TARTINI MUSEUM Photo Gallery




The Tartini memorial room is a modest-sized double one with an archway across and a ceiling of finely restored stucco work. The most striking items in the display cases are Tartini’s excellently preserved autograph manuscripts, chiefly of his theoretical writings, which belonged to the family and are now in the ownership of the Piran department of the regional archives of Koper (formerly Capodistria). His abstruse mathematical calculations about harmonics, with complex workings with ratios and geometric drawings, are among them; his final letter, written to his nephew in Pirano a few days before his death on 26 February 1770, is there too. There is also a manuscript of another Istrian composer, Antonio Smareglia (1854-1929), from his Inno a Tartini, written in 1896 for the dedication of the Tartini monument in the square.

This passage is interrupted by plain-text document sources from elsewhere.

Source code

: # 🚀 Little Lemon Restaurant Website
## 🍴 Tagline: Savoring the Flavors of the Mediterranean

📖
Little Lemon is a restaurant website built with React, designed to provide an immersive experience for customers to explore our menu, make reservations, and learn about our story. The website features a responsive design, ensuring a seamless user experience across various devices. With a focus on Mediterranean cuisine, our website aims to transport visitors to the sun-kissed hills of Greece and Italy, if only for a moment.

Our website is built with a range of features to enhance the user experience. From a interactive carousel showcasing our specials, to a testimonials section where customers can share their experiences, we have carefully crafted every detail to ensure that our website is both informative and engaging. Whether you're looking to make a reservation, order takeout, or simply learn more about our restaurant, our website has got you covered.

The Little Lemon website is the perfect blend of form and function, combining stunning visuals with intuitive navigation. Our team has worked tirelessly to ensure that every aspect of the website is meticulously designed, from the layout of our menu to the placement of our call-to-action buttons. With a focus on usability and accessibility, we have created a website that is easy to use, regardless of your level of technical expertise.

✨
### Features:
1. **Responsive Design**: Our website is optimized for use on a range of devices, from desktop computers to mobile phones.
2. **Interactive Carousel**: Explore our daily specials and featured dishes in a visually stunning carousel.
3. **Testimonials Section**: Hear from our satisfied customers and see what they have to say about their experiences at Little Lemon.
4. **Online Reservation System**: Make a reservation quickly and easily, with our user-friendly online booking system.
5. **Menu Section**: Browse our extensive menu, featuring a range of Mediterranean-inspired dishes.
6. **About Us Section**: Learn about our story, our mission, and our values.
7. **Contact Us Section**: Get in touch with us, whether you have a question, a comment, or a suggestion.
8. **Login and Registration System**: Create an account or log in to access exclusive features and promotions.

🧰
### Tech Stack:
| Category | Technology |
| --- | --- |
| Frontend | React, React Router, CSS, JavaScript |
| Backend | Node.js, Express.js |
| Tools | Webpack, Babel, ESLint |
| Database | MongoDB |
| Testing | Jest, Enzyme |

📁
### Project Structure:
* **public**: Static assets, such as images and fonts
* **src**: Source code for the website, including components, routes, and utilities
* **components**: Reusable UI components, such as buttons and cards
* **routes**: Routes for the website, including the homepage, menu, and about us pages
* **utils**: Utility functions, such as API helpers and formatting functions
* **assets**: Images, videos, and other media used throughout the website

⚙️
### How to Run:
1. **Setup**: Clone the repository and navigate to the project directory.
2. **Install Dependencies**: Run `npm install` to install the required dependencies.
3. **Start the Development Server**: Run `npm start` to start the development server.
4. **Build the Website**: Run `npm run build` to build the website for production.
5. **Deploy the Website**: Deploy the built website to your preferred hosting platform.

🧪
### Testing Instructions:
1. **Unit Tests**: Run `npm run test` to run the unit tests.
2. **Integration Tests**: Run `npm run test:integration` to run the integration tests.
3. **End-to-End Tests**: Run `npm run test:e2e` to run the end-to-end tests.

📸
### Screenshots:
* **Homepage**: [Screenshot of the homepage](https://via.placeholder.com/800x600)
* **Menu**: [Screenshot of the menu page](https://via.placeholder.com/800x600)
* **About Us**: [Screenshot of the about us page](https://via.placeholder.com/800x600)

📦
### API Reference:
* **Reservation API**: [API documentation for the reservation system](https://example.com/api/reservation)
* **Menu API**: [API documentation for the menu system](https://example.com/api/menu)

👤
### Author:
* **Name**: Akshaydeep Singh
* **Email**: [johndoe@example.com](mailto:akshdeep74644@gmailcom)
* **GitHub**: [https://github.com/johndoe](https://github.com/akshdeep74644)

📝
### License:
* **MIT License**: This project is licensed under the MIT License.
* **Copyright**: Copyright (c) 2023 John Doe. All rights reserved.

There are also printed items, including editions of his Trattato di musica, the Discorso on his death, an engraving of ‘Tartini’s Dream’ (the nightmare said to have inspired his most famous sonata, the ‘Devil’s Trill’) and sundry modern editions. Objects displayed include a copy of the famous portrait of the composer, a violin from the Amati workshop, said to have been one of Tartini’s own, a death mask and a marble bust; there is a contemporary box that looks as if it was intended for the carrying of music, and a five-nibbed rastrum.

Tartini is much commemorated in Piran. There is a family vault, originally assigned to his father, in the central aisle of the 14th-century church of St Francis (within a minorite convent), almost adjoining the house. Besides the central square itself, there is a Tartini Theatre, from the early 19th century, as well as the obligatory hotel, cafe and taverna named after him. North of the town, just off the road to Koper and Trieste (or preferably a short trip across the bay), lies the village of Strunjan (Strugnano), where the Tartini family owned a summer villa by the sea; now used by the Slovenian government for entertaining, it is securely fenced off but can just be seen through the surrounding woods.